Guide to the Building Blocks of Enterprise IoT Platforms Updated

MachNation updated its definition of the functional components of an enterprise IoT platform with a detailed breakdown of its most important building blocks.

MachNation’s functional architecture of Internet of Things (IoT) platforms makes for a 10-page document (available here) that breaks down an IoT platform into its cloud, edge and device layers and groups 33 “functional blocks” into eight categories: access control, analytics, application, data management, device management, event processing, integration and monitoring. An edge layer, missing in earlier block diagrams of IoT systems, is included. Edge computers process data close to the source, allowing for quick reaction and reduction in data volume.
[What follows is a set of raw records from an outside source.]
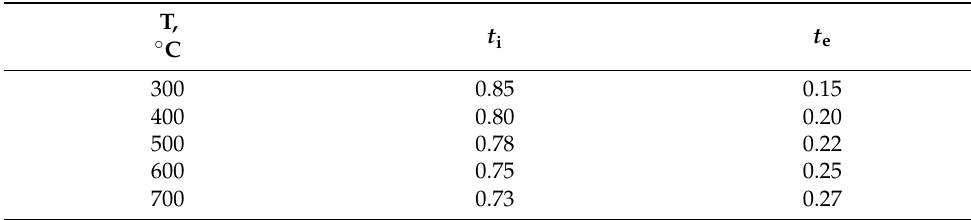
Table 3. Characteristics of mixed electrical conductivity for (CeO 2 ) 0.90 (Sm 2 O 3 ) 0.10 sample: transfer numbers of ions (t i ) and electrons (t e ) at different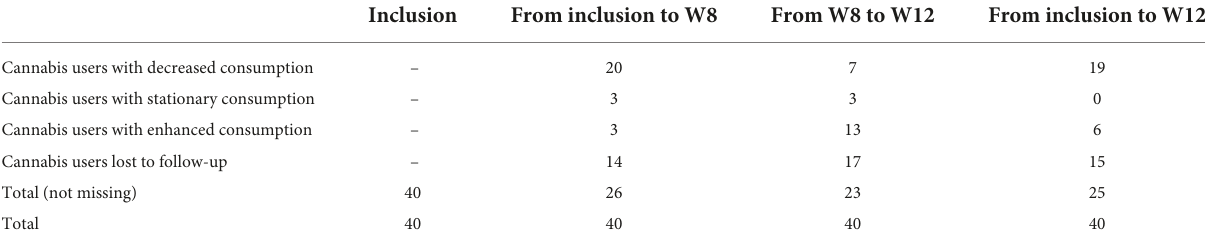
TABLE 3 Number of cannabis users with decreased, enhanced or stationary consumption between W0–W8, W8–W12 and W0–W12.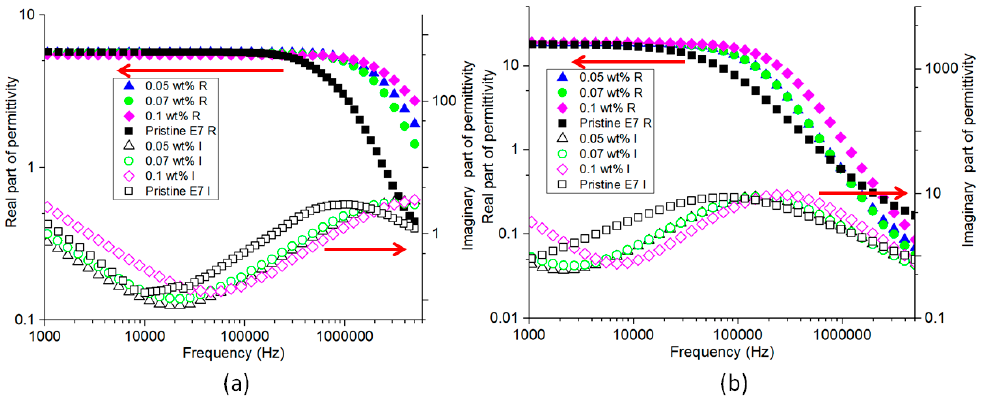
Figure 5. Dielectric spectra of ( a ) homogeneously aligned and ( b ) vertically aligned LC cells doped with various GNP concentrations. The solid and hollow symbols indicate the real part and imaginary part of permittivity, respectively.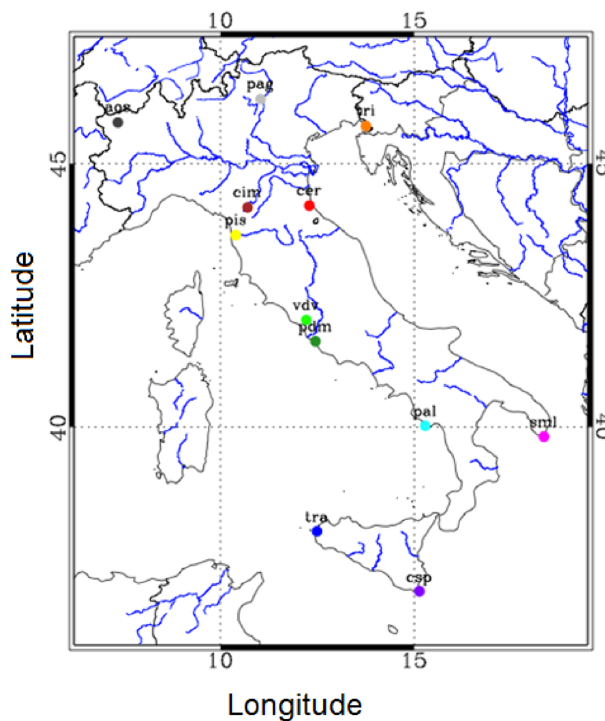
Figure 2. Stations distribution over the Italian territory.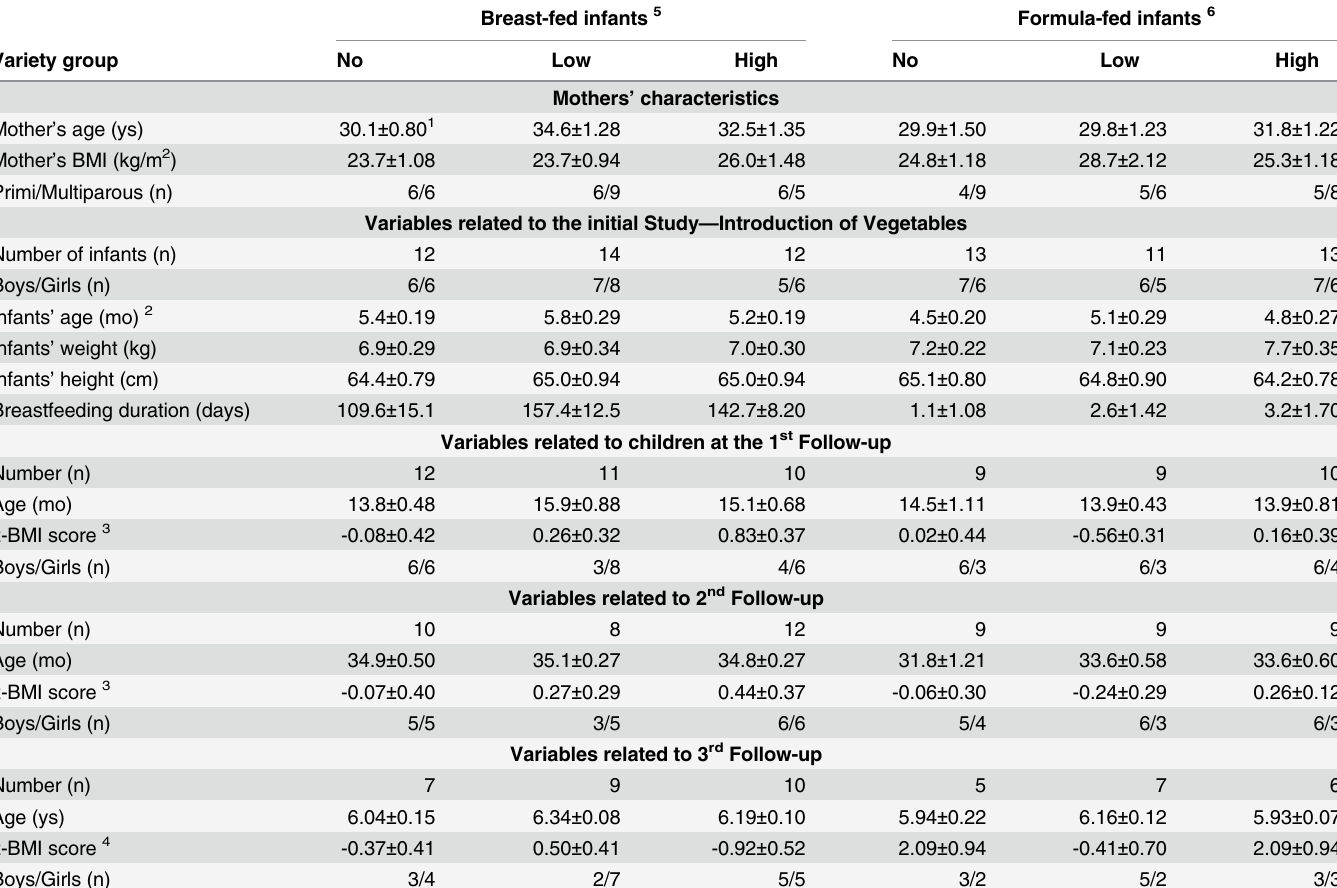
Table 2. Characteristics of the Aalen sample split by mode of milk feeding and variety exposure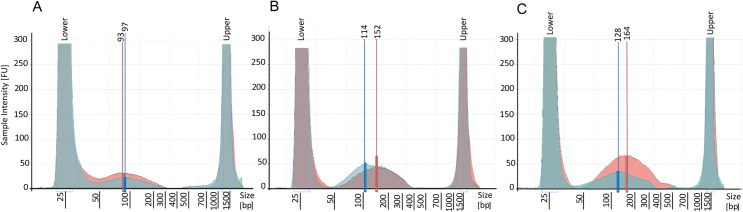
Comparison of fragment sizes between two protocols from three specimens.Electropherograms from the DNeasy extraction Kit (blue) and the Monarch PCR & DNA Clean-up Kit (red). The specimens individual MTD-TW numbers are as follows: A 9248, B 9252, C 9251. See Supplementary Table 1 for more details on the DNA yield from each extraction.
The Importance of IoT Platform Organization

The complexity of IoT platforms is reduced to an easy-to-understand building blocks approach, with each block having the briefest description.

With IoT systems becoming more and more important for product designers to implement, and with most companies in a hurry to implement them, a wall chart such as the one above can make sure that no vital part of an IoT system is overlooked, such as now famous fails in which hurried IoT products revealed glaring security breaches.

In perhaps the most famous and earliest of network breaches that occurred even before IoT was a buzzword, clandestine forces hacked the centrifuges enriching uranium for the Iranian nuclear reactors. Following quickly on its heels was the Mirai botnet attack in 2016 that attacked IoT devices and used them to flood a DNS provider with a denial-of-service attack, stopping major sites like GitHub, Netflix, Spotify and Twitter, among others. And as serious as a heart attack, pacemakers and defibrillators were exposed as being vulnerable to hacks at St. Jude Medical, as was the Owlet Wi-Fi baby monitor. Cars were hijacked and made to speed up, slow down and even run off the road.

MachNation’s chart, which  breaks down general IoT architecture into something that is digestible for both business owners and IT experts, brings an element of organization to industry’s implementation of a fast-moving emerging technology.

MachNation, which was cofounded by Steve Hilton, a speaker and telecom analyst, is in the business of testing and benchmarking IoT platforms, middleware and services with its IoT Test Environment (MIT-E) and maintains a benchmarking lab for IoT platforms.